Jetzt sah die Situation anders aus, und es wäre ein Leichtes gewesen, die Brille in ihren Ausschnitt rutschen zu lassen und zwischen ihren Brüsten zu verbergen. Aber sie fand, das war das Risiko nicht wert. Wenn alles lief wie geplant, wären ihre finanziellen Sorgen ohnehin bald Geschichte.
Astrid bezahlte die Brille und fand eine verborgene Ecke zwischen zwei Geschäften. Sie hob die Brille hoch über den Kopf und ließ sie auf den Steinboden fallen. Ein Glas zersprang.

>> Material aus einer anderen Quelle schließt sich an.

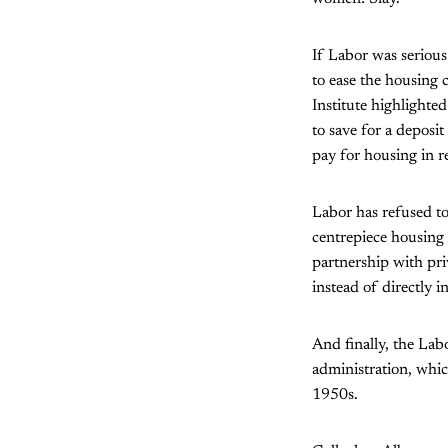
If Labor was serious
to ease the housing
Institute highlighted
to save for a deposit
pay for housing in r
Labor has refused to 
centrepiece housing 
partnership with pri
instead of directly 
And finally, the Lab
administration, whic
1950s.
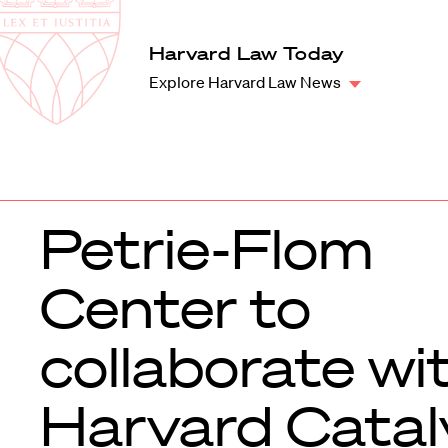
Law
School
Harvard
Harvard Law Today
Shield
Law
Explore Harvard Law News
School
shield
Petrie-Flom
Center to
collaborate wi
Harvard Catal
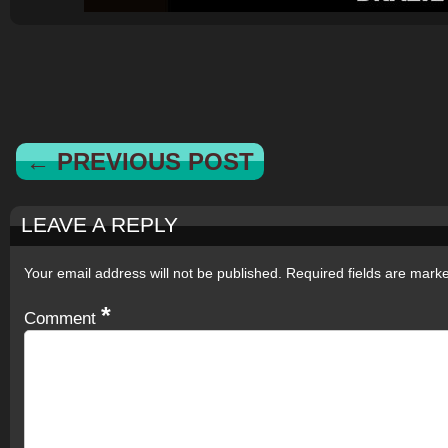
← PREVIOUS POST
LEAVE A REPLY
Your email address will not be published.
Required fields are mar
*
Comment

Sie wiederholte die Prozedur, bis auf dem anderen Glas ebenfalls Risse zu sehen waren, dann steckte sie die Brille in die Tasche, in der sich auch ihr Handy befand, verließ das Einkaufszentrum und überquerte die Straße.
Nur fünfzig Meter weiter lag der Haupteingang des Kaufhauses Nordiska Kompaniet. Astrid durchquerte das Erdgeschoss und nahm die Rolltreppe hinunter in die Markthalle des NK, oder auch den Gastronomie-Hub, wie NK es nannte. Dann ging sie auf die Jagd.
Sie schlenderte zwischen den Regalen und Theken umher, die mit Köstlichkeiten aus aller Welt vollgestopft waren, und zwar in einer Fülle, die jeden vernünftigen Menschen zum Würgen bringen konnte. In solchen Fällen war Astrid ein vernünftiger Mensch. Von kleinen Kekstüten für mehr als hundert Kronen und zweihundert verschiedenen Käsesorten aus der Manufaktur zu Mondpreisen wurde ihr leicht übel. Bedachte man die Lage der Welt, war die Abteilung geradezu ekelerregend.